Error when using parallel computing toolbox

44 views (last 30 days)
Florian
Florian on 12 Jul 2023
Commented: Farhad on 6 Oct 2023
Hi,
I am running matlab on a Linux cluster, unsing the parallel computing toolbox. While everything worked out so far, suddenly when I ran my code I get the following error:
Parallel pool failed to start with the following error. For more detailed information, validate the profile 'Processes' in the Cluster Profile Manager.
Error in samplescript_expdata (line 278)
parpool(8)
Caused by:
Error using parallel.internal.pool.SpfClientSession
An unexpected error occurred accessing a parallel pool. The underlying error was: Timeout binding/connecting to specified endpoints.
Thus I went to the cluster profile manager and ran the validation process. However, the last step fails as well reporting the following lengthy error message that I am going to paste below.
Does anyone have any idea what's wrong and how I can fix this?
Thank you in advance for your help!
Stage started at 2:20:01 PM. Completed in 0 min 30 sec.
Error Report: An unexpected error occurred accessing a parallel pool. The underlying error was: Timeout binding/connecting to specified endpoints.

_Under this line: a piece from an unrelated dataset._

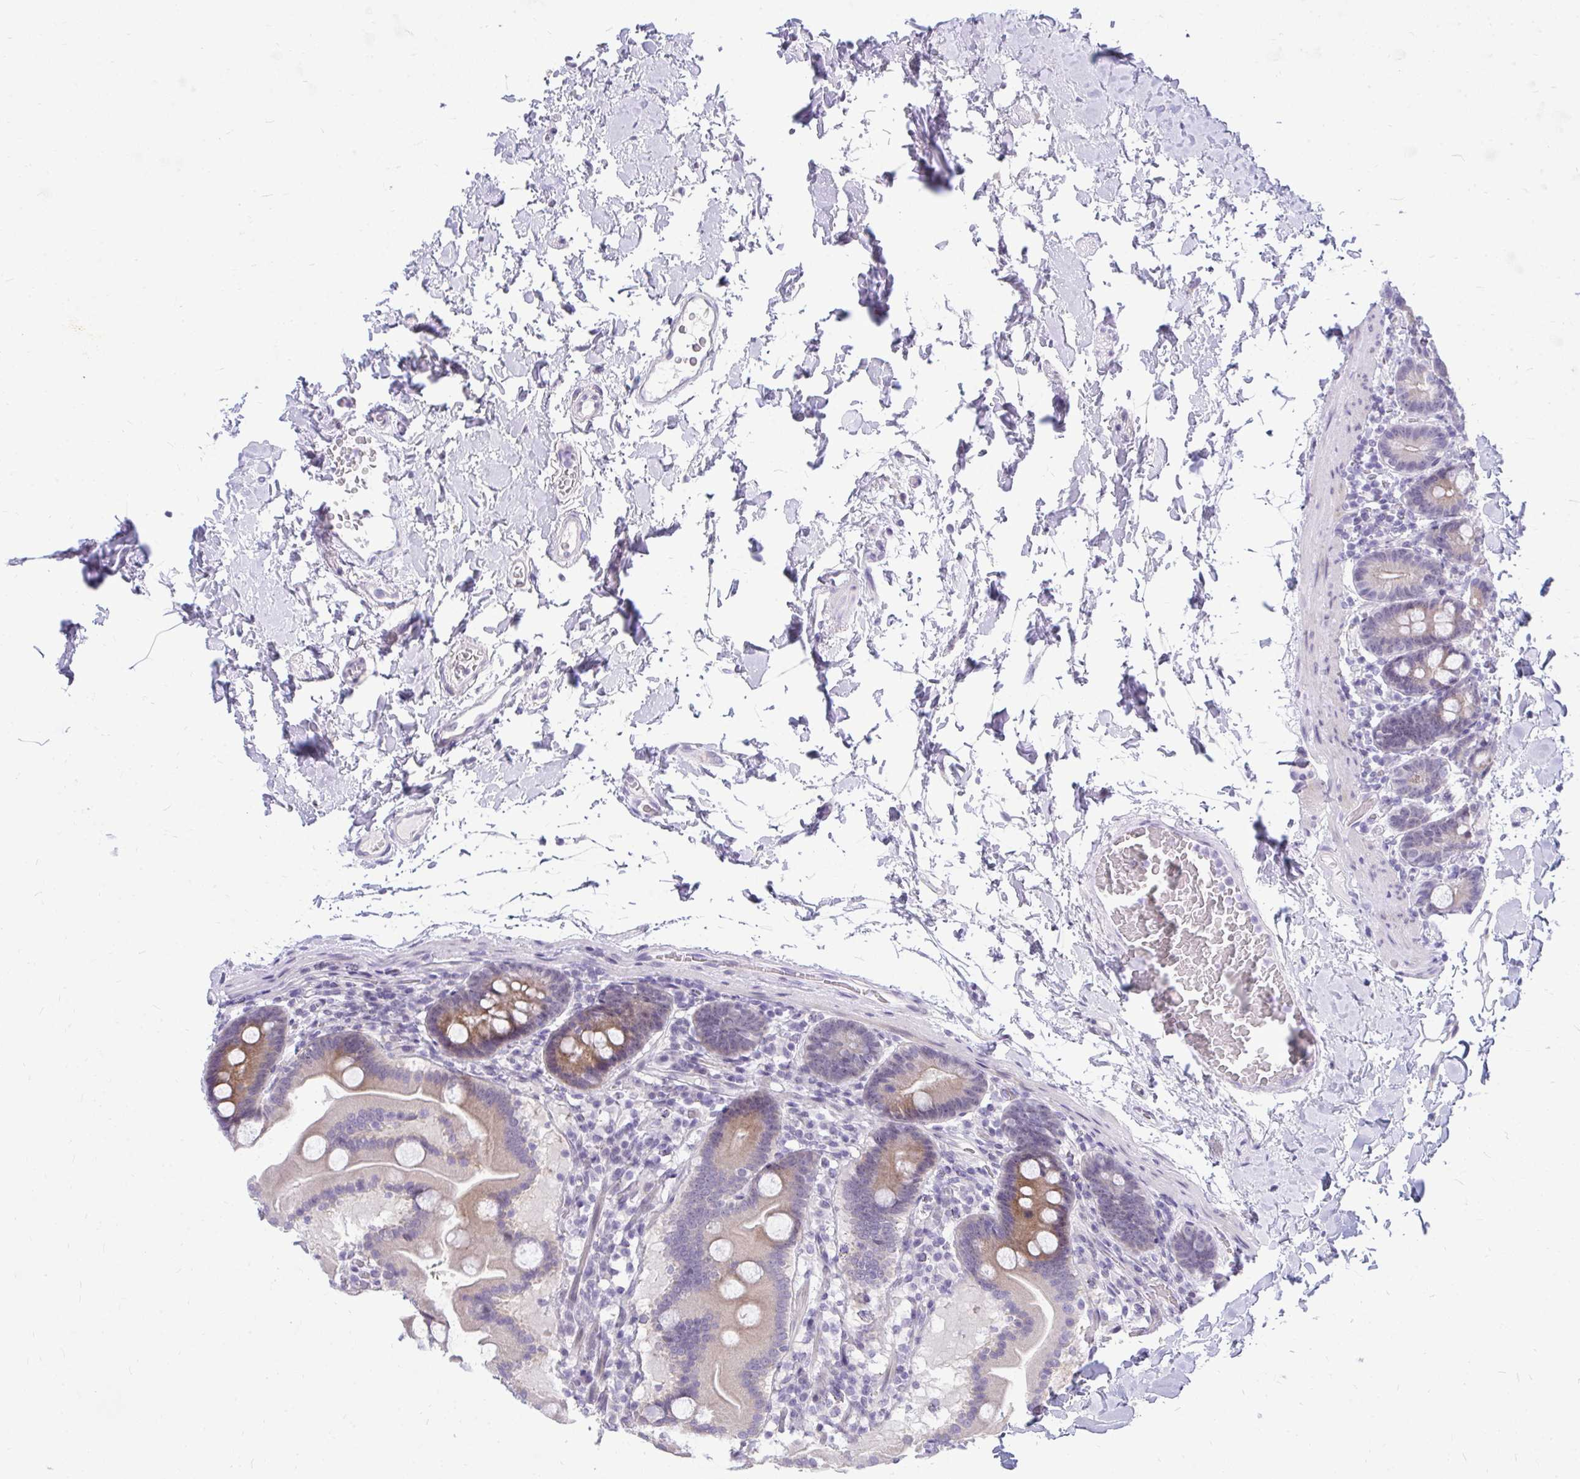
{"staining": {"intensity": "moderate", "quantity": ">75%", "location": "cytoplasmic/membranous"}, "tissue": "duodenum", "cell_type": "Glandular cells", "image_type": "normal", "snomed": [{"axis": "morphology", "description": "Normal tissue, NOS"}, {"axis": "topography", "description": "Duodenum"}], "caption": "Immunohistochemistry image of benign duodenum stained for a protein (brown), which reveals medium levels of moderate cytoplasmic/membranous positivity in about >75% of glandular cells.", "gene": "ZSCAN25", "patient": {"sex": "male", "age": 55}}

Debug Log: CLIENT LOG OUTPUT
Session starting on cluster type: Local, with name: Processes
Session failed to start when creating InteractiveClient. Error: Error using parallel.internal.pool.SpfClientSession
An unexpected error occurred accessing a parallel pool. The underlying error was: Timeout binding/connecting to specified endpoints.

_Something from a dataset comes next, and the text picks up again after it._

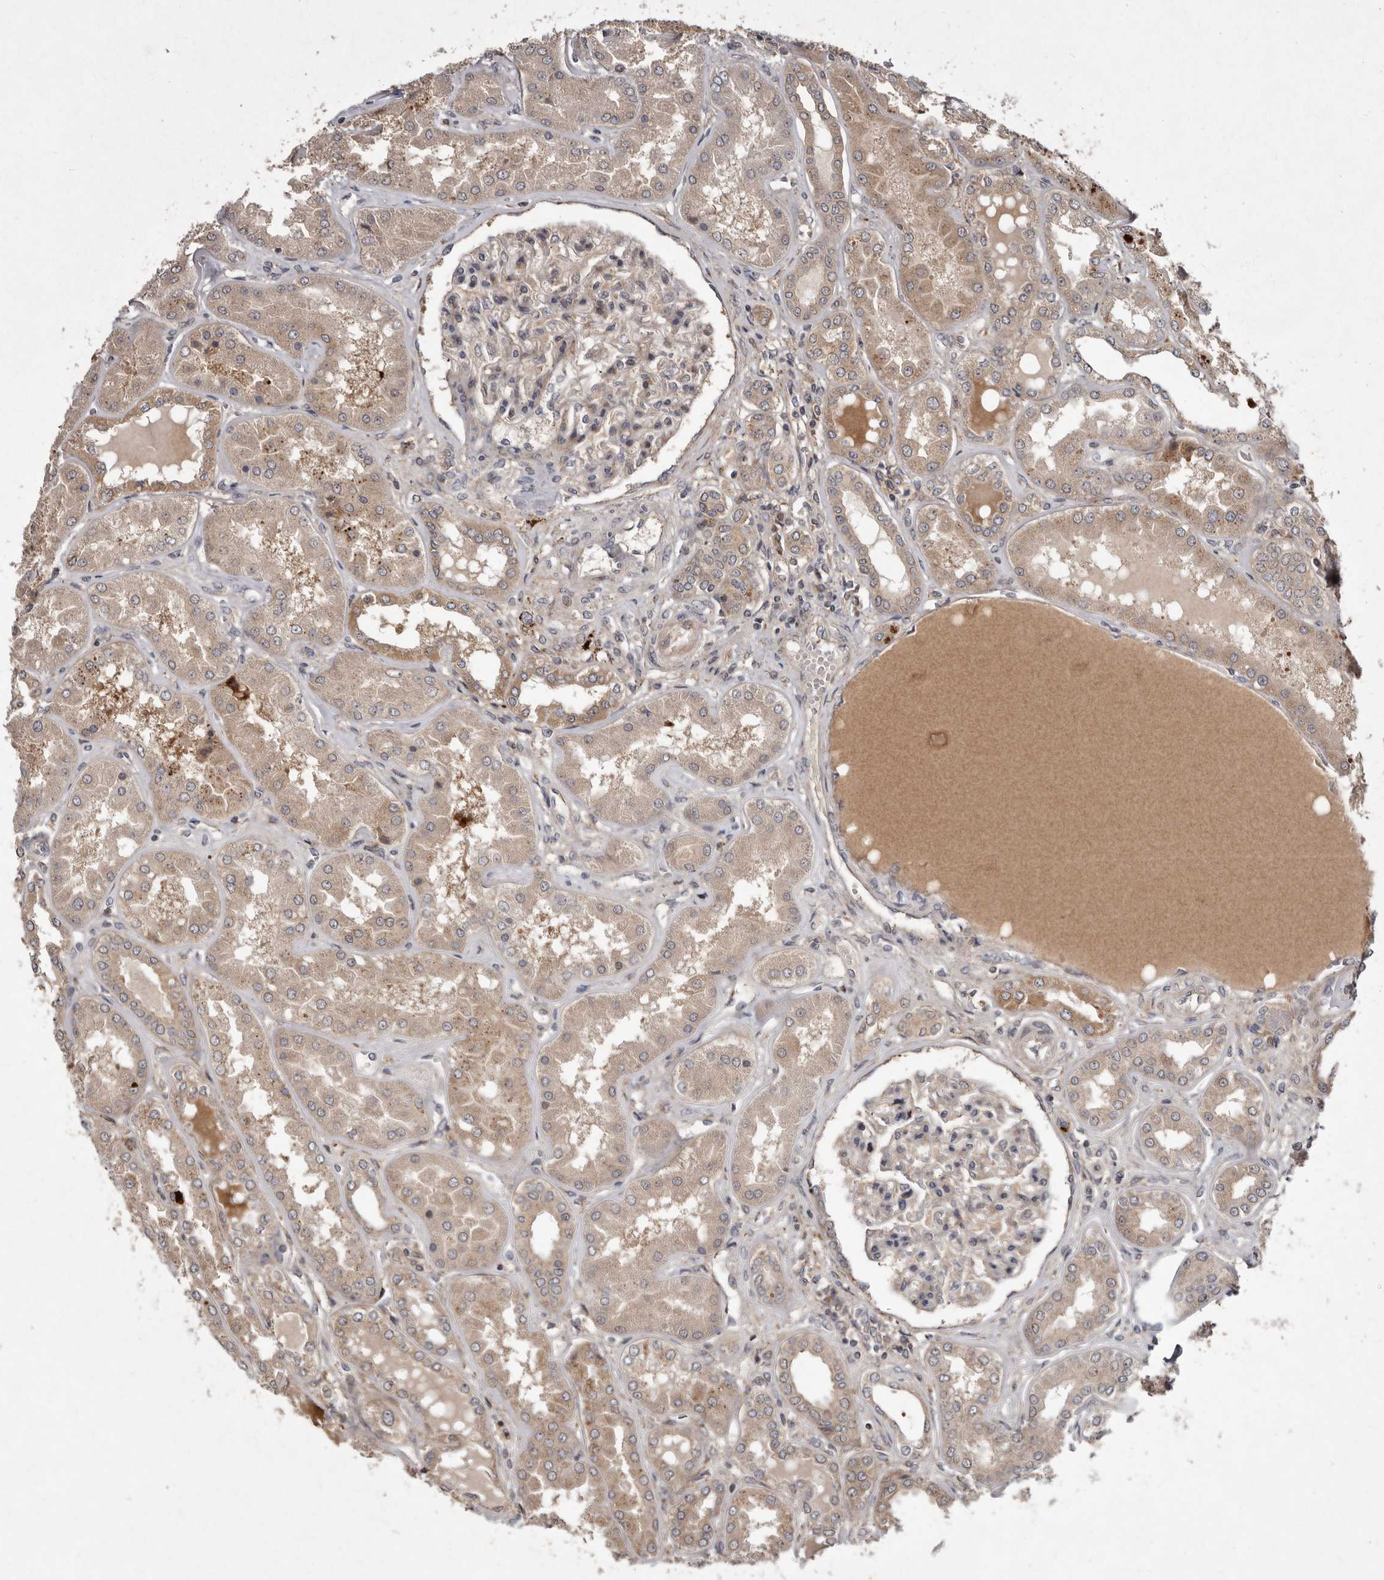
{"staining": {"intensity": "moderate", "quantity": "25%-75%", "location": "cytoplasmic/membranous"}, "tissue": "kidney", "cell_type": "Cells in glomeruli", "image_type": "normal", "snomed": [{"axis": "morphology", "description": "Normal tissue, NOS"}, {"axis": "topography", "description": "Kidney"}], "caption": "This is an image of IHC staining of normal kidney, which shows moderate staining in the cytoplasmic/membranous of cells in glomeruli.", "gene": "FLAD1", "patient": {"sex": "female", "age": 56}}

Error in parallel.internal.pool.CppBackedSession.buildInteractiveClient (line 397)
clientSession = parallel.internal.pool.SpfClientSession(bindEndpoint, ...
Error in parallel.internal.pool.AbstractClusterPool>@(c)parallel.internal.pool.CppBackedSession.buildInteractiveClient(c,sessionInfo) (line 839)
sessionBuildFcn = @(c) parallel.internal.pool.CppBackedSession.buildInteractiveClient(c, sessionInfo);
Error in parallel.internal.pool.AbstractInteractiveClient/start (line 100)
[session, connFcn] = sessionBuildFcn(clus);
Error in parallel.internal.pool.AbstractClusterPool>iStartClient (line 874)
spmdInitialized = client.start(sessionBuildFcn, sessionInfo, numWorkers, cluster, ...
Error in parallel.internal.pool.AbstractClusterPool.hBuildPool (line 636)
iStartClient(client, sessionInfo, forceSpmdEnabled, cluster, supportRestart, argsList);
Error in parallel.internal.types.ValidationStages>iOpenPoolForCluster (line 510)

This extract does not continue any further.